Locate each line in the records that contains the string "false", and copy those lines.
-- Begin Data for this task --
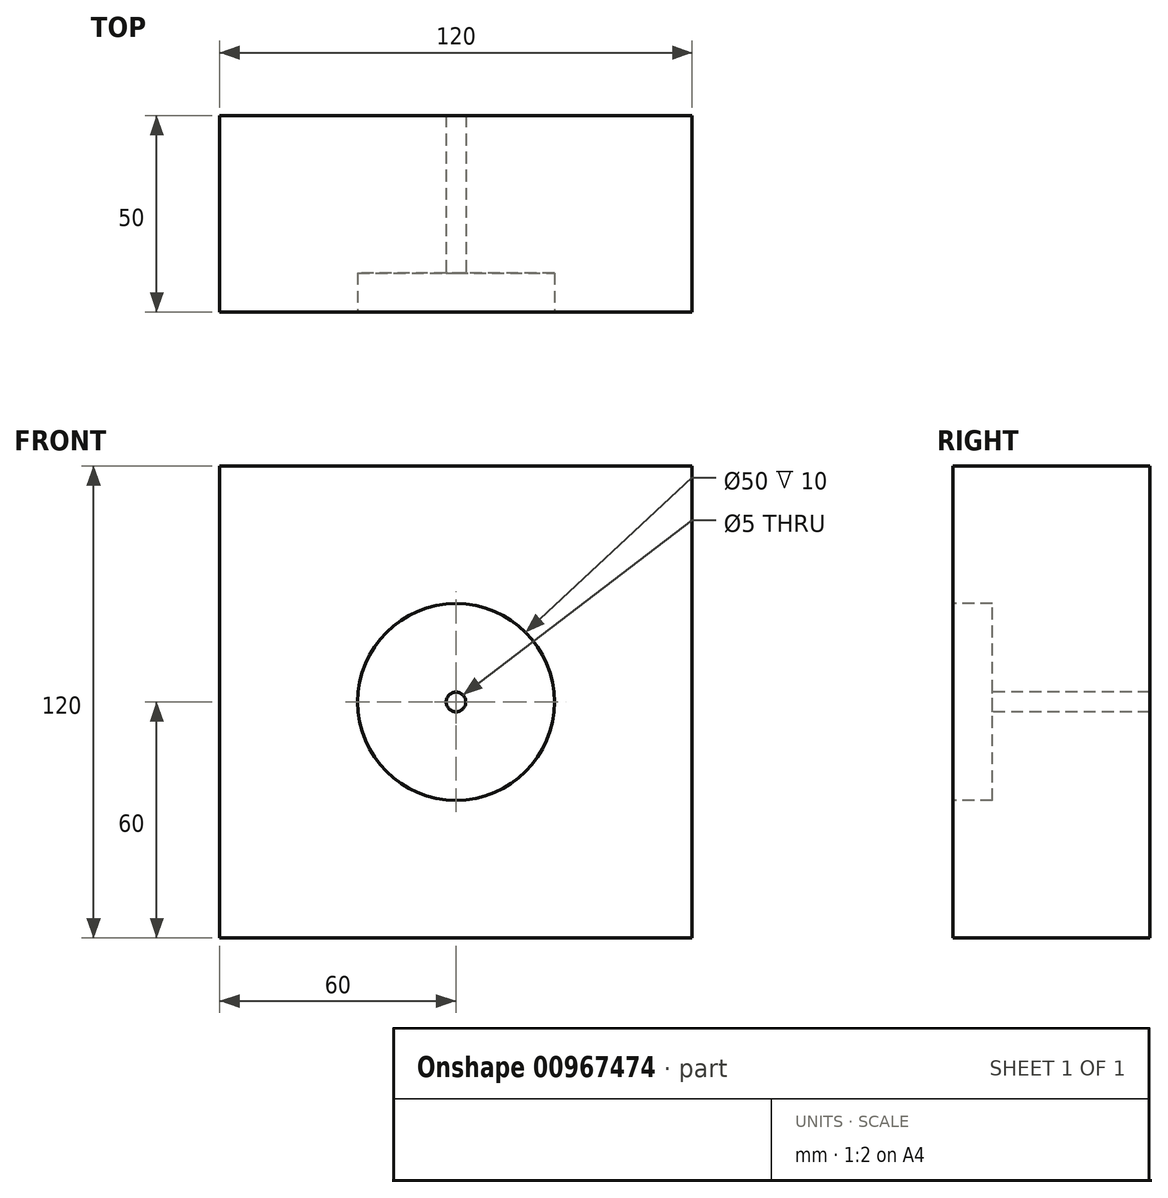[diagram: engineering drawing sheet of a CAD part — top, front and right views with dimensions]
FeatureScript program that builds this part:
annotation { "Feature Type Name" : "Feature", "Feature Type Description" : "" }
export const myFeature = defineFeature(function(context is Context, id is Id, definition is map)
    precondition{}
    {
        {
            var Q0;
            Q0=qCreatedBy(makeId("Front.planeOp"),FACE);
            var sketch = newSketch(context, id + "F0", { "sketchPlane" : qUnion([Q0])});
            skLineSegment(sketch, "E0.bottom", {"start": v(60, 60) * mm, "end": v(-60, 60) * mm});
            skLineSegment(sketch, "E0.top", {"start": v(60, -60) * mm, "end": v(-60, -60) * mm});
            skLineSegment(sketch, "E0.left", {"start": v(60, 60) * mm, "end": v(60, -60) * mm});
            skLineSegment(sketch, "E0.right", {"start": v(-60, 60) * mm, "end": v(-60, -60) * mm});
            skPoint(sketch, "E0.middle", {"position": v(0, 0) * mm});
            skSolve(sketch);
        }
        {
            var Q0;
            Q0=makeQuery(id+"F0.imprint","IMPRINT",FACE,{"disambiguationData":[TD([[makeQuery(id+"F0.imprint","IMPRINT",EDGE,{"derivedFrom":sQuery(id+"F0.wireOp",EDGE,"E0.bottom")}),1.0]])]});
            extrude(context, id + "F1", {"entities" : qUnion([Q0]), "endBound" : BoundingType.SYMMETRIC, "depth" : 50 * mm, "offsetDistance" : 25 * mm});
        }
        {
            var Q0;
            Q0=makeQuery(id+"F1.opExtrude","CAP_FACE",FACE,{"disambiguationData":[OSD([sQuery(id+"F0.wireOp",EDGE,"E0.bottom"),sQuery(id+"F0.wireOp",EDGE,"E0.top"),sQuery(id+"F0.wireOp",EDGE,"E0.left"),sQuery(id+"F0.wireOp",EDGE,"E0.right")])],"isStart":false});
            var sketch = newSketch(context, id + "F2", { "sketchPlane" : qUnion([Q0])});
            skCircle(sketch, "E1", {"center": v(0, 0) * mm, "radius": 25 * mm});
            skSolve(sketch);
        }
        {
            var Q0;
            Q0 = qSketchRegion(id + "F2", true);
            extrude(context, id + "F3", {"entities" : qUnion([Q0]), "operationType" : NewBodyOperationType.REMOVE, "oppositeDirection" : true, "depth" : 10 * mm, "offsetDistance" : 25 * mm});
        }
        {
            var Q0;
            Q0=makeQuery(id+"F3.boolean.opBoolean","COPY",FACE,{"derivedFrom":makeQuery(id+"F3.opExtrude","CAP_FACE",FACE,{"disambiguationData":[OSD([sQuery(id+"F2.wireOp",EDGE,"E1")])],"isStart":false})});
            var sketch = newSketch(context, id + "F4", { "sketchPlane" : qUnion([Q0])});
            skPoint(sketch, "E2", {"position": v(0, 0) * mm});
            skSolve(sketch);
        }
        {
            var Q0;
            Q0=sQuery(id+"F4.wireOp",VERTEX,"E2");
            var Q1;
            Q1=makeQuery(id+"F1.opExtrude","SWEPT_BODY",BODY,{"disambiguationData":[OSD([sQuery(id+"F0.wireOp",EDGE,"E0.bottom"),sQuery(id+"F0.wireOp",EDGE,"E0.top"),sQuery(id+"F0.wireOp",EDGE,"E0.left"),sQuery(id+"F0.wireOp",EDGE,"E0.right")])]});
            hole(context, id + "F5", {"style" : HoleStyle.SIMPLE, "endStyle" : HoleEndStyle.THROUGH, "standardTappedOrClearance" : lookupTablePath({ "standard" : "ISO", "engagement" : "75%", "pitch" : "1 mm", "size" : "M6", "type" : "Tapped" }), "standardBlindInLast" : lookupTablePath({ "standard" : "ISO", "fit" : "Normal", "engagement" : "75%", "pitch" : "1 mm", "size" : "M6", "type" : "Clearance & tapped" }), "holeDiameter" : 5 * mm, "majorDiameter" : 6 * mm, "showTappedDepth" : true, "isTappedThrough" : true, "tappedDepth" : 12 * mm, "tapClearance" : 3, "locations" : qUnion([Q0]), "scope" : qUnion([Q1])});
        }
    });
-- End Data for this task --
Solution for this exercise.
            Q0=makeQuery(id+"F1.opExtrude","CAP_FACE",FACE,{"disambiguationData":[OSD([sQuery(id+"F0.wireOp",EDGE,"E0.bottom"),sQuery(id+"F0.wireOp",EDGE,"E0.top"),sQuery(id+"F0.wireOp",EDGE,"E0.left"),sQuery(id+"F0.wireOp",EDGE,"E0.right")])],"isStart":false});
            Q0=makeQuery(id+"F3.boolean.opBoolean","COPY",FACE,{"derivedFrom":makeQuery(id+"F3.opExtrude","CAP_FACE",FACE,{"disambiguationData":[OSD([sQuery(id+"F2.wireOp",EDGE,"E1")])],"isStart":false})});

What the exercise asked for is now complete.